Flick fing damit an, dass manche Medien geschrieben hätten, er habe diese Woche einen Termin beim Vorstand Oliver Kahn. Den Termin habe er nicht, sagte Flick, aber er hätte Zeit für einen solchen. Flick verteidigte seine oft genervten Auftritte in Interviews in der Vergangenheit: "Ich habe nie etwas anderes zu verkünden gehabt und deshalb gibt es auch da, was die Antworten auf bestimmte Fragen betrifft, auch keine Notwendigkeit, etwas anderes zu sagen." Es würde ihm immer um die Weiterentwicklung der Mannschaft gehen, für ihn sei Erfolg ein ständiger Prozess.

"Meine Familie steht hinter mir, egal wie meine Entscheidung ausfällt"

Doch dann ging es um seine Zukunft und Flick sagte da wörtlich, es gebe "immer wieder für mich die Situation, alles immer wieder neu zu bewerten und neue Herausforderungen zu stellen. Da habe auch ich meine Vorstellungen. Egal was ich machen werde, meine Familie steht immer hinter mir und würde mich immer unterstützen."

Und: "Ob ich jetzt vielleicht beim DFB bin und einen anderen Rhythmus hätte, wäre es ihnen völlig egal.
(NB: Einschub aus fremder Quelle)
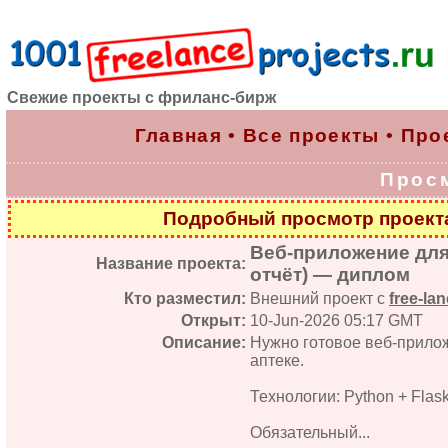
Свежие проекты с фриланс-бирж
Главная
•
Все проекты
•
Про
Прос
Подробный просмотр проек
Веб-приложение для 
Название проекта:
отчёт) — диплом
Кто разместил:
Внешний проект с
free-lan
Открыт:
10-Jun-2026 05:17 GMT
Описание:
Нужно готовое веб-прилож
аптеке.
Технологии: Python + Flas
Обязательный...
Entscheidend ist für sie, dass der Job mir Spaß macht und das ist das, was sie sich wünschen. Deswegen wird sie in allen Dingen, egal wie meine Entscheidung ausfällt, komplett hinter mir stehen."

"Situation neu bewerten", "Familie steht hinter mir, egal wie meine Entscheidung ausfällt", "vielleicht beim DFB im anderen Rhythmus" - so deutlich wie nach dem Aus hatte Flick noch nie über seine Situation gesprochen, die man ja kennt. Flick ist unglücklich beim FC Bayern und der Bundestrainerposten wird nach der Europameisterschaft frei. Auf der anschließenden Pressekonferenz versuchte Flick, seine Worte wieder ein bisschen einzufangen, zurück nahm er sie nicht.
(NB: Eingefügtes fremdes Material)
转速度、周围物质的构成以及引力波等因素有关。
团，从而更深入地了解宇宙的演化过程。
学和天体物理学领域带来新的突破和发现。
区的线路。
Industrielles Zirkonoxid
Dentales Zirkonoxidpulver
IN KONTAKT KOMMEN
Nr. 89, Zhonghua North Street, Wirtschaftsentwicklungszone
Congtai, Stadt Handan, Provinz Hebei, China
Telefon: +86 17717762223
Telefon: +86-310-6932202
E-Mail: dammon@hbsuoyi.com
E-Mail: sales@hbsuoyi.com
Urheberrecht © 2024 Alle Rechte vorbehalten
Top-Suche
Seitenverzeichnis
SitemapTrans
Wer weiß, vielleicht finden Oliver Kahn und Flick in dieser Woche einen Termin. Wer weiß, vielleicht spricht sich Flick noch mit der Führungsebene aus, räumt den Zwist mit Salihamidzic wirklich aus der Welt und erfüllt seinen bis 2023 gültigen Vertrag an der Säbener Straße. Im Fußball ist vieles möglich, allerdings erscheint exakt diese Möglichkeit mit dem Abend von Paris noch ein bisschen unwahrscheinlicher geworden zu sein.